Jamhuri High School student leave the institution after it was closed after a strike. The parliamentary education committee says evidence gathered from interested parties shows that parents have failed to impart the relevant cultural values to their children. Photo/FILE

Parents are in the spotlight over child neglect, with a parliamentary committee recommending that they send their children to boarding schools only when they attain 11 years.

The team investigating school unrests notes that some parents take their children to boarding schools at tender ages, thus denying them family comfort and parental care.

“Some parents have neglected their children and relegated their responsibility to teachers, who are also too busy to guide them,” the committee on Education, Research and Technology notes in its findings tabled in Parliament on Thursday.

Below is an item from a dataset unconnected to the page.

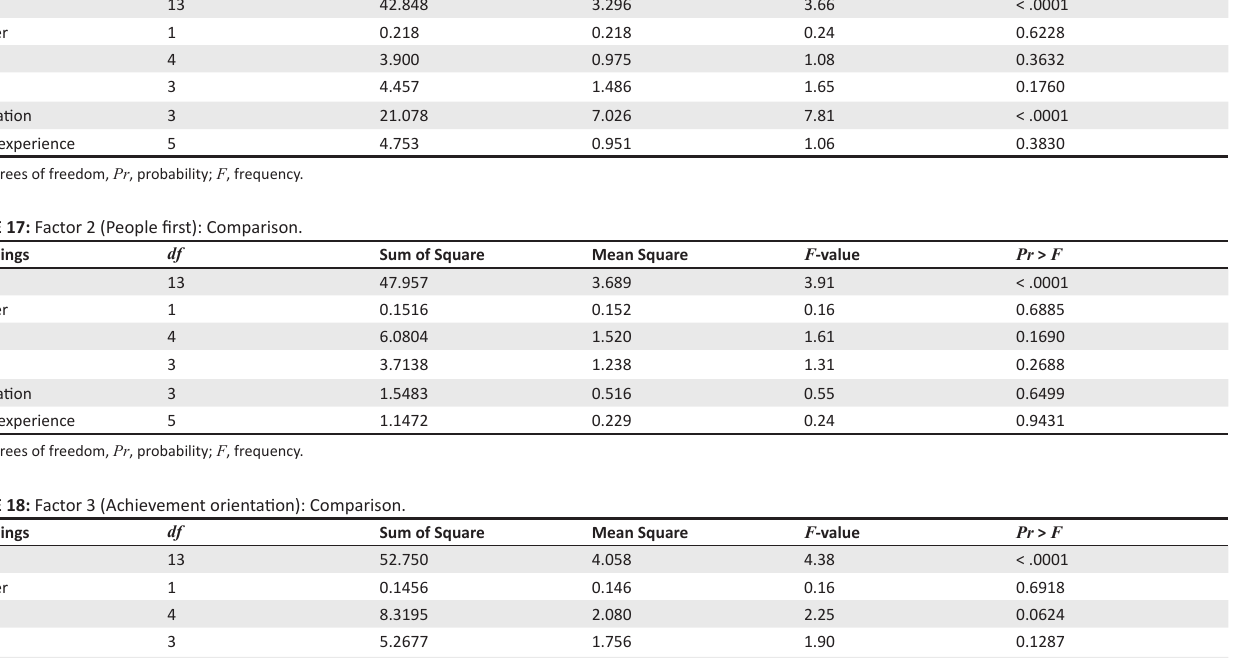
TABLE 16: Factor 1 (Leader credibility): Comparison. Groupings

The concerns have led the team, chaired by Mosop MP David Koech, to recommend that boarding primary schools be limited to the admission of children aged 11 and above.

The role of parents

The team stresses the role of parents in the upbringing of their children: “The way parents handle their children in the formative years will impact on the discipline of children in later years,” it notes.

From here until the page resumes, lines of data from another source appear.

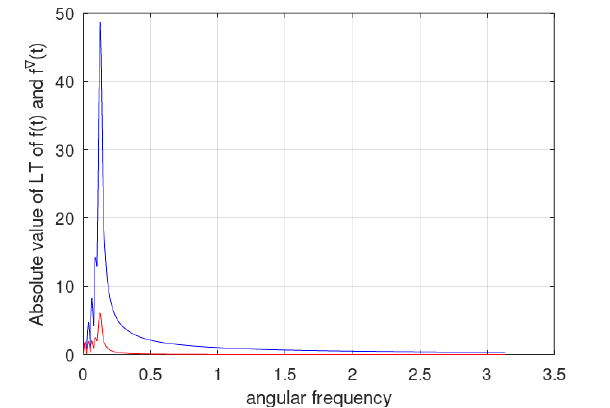
Figure 3. Transforms of the signals used in Example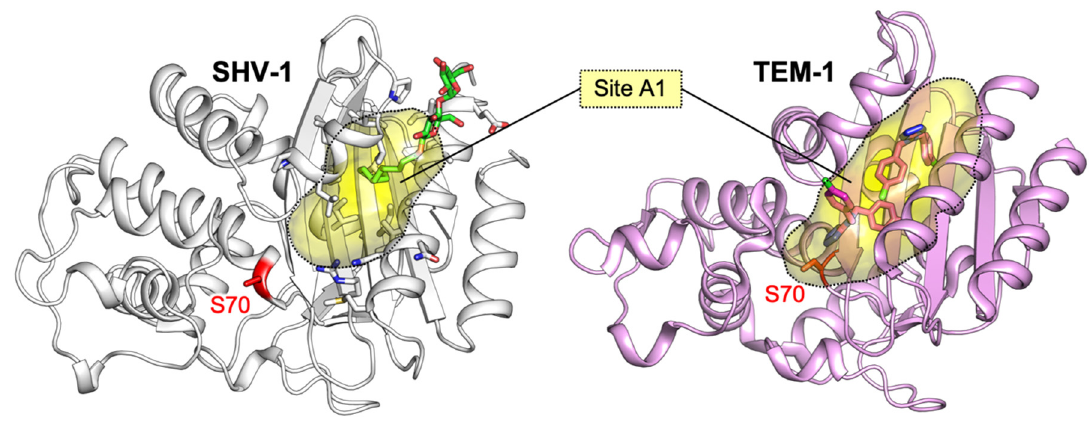
Figure 4. Allosteric site A1 in SHV-1 (gray, PDB ID: 1shv) and TEM-1 (pink, PDB ID: 1pzo) class A BLs.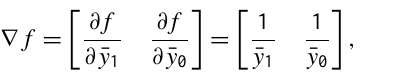
Fig. A1. Comparison of the proportional loss (PL) function of Model I (evaluated at V = 7ms − 1 ) with the best-fitting PL func- tions of Totschnig et al. (2011: Eq. 7) and Totschnig and Fuchs (2013, Eq. 3). PL is the proportional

The committee says evidence gathered from interested parties shows that parents have failed to impart the relevant cultural values to their children.

“Some parents are poor role models to their children; some drinking and fighting in front of their children, in which case, some children extend the same vices to schools,” the team says in its report

It notes, at the same time, that some parents overprotect their children whenever they make mistakes in schools, adding to student indiscipline.

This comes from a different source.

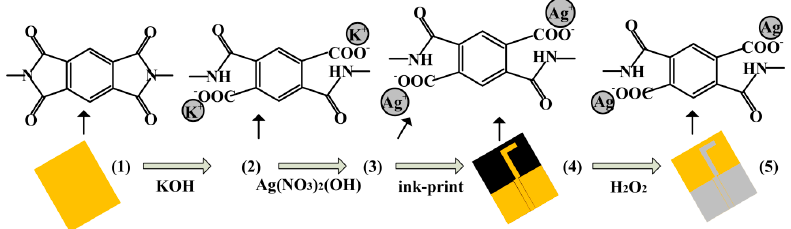
Figure 3. The manufacture process of the antenna.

Also of concern to the investigating team is that some rich parents give too much pocket money to their children and drive them to and from school in expensive cars.

This makes the children display undesirable behaviour later in life, such as drinking, smoking and being rude to everybody.

The committee also accuses moral decay in a society that lacks a value system. “Students are therefore a direct product of the moral decadence in the society,” it says.

Lack of respect

There is lack of respect for seniors by the youth and a complete disregard for taboos and expected norms.

The team blames this state of affairs on politicians as well the religious and professional elite whom it accuses of failing to impart values to the youth, “leaving them to assimilate all that goes on on television and the internet.”

The committee recommends the strengthening of spiritual and moral character building and pastoral care in schools by acquiring resident chaplains.

The MPs recommend also that schools inculcate values in youth by organising special interactions with eminent people.

With regard to role modelling, the Koech team urges people holding positions of authority to project a good image and seek ways to resolve conflicts in order to encourage the youth to grow into responsible adults.

Schools should adopt a system of counselling in which a teacher is identified and assigned a specific number of students to work with them as a “foster parent.”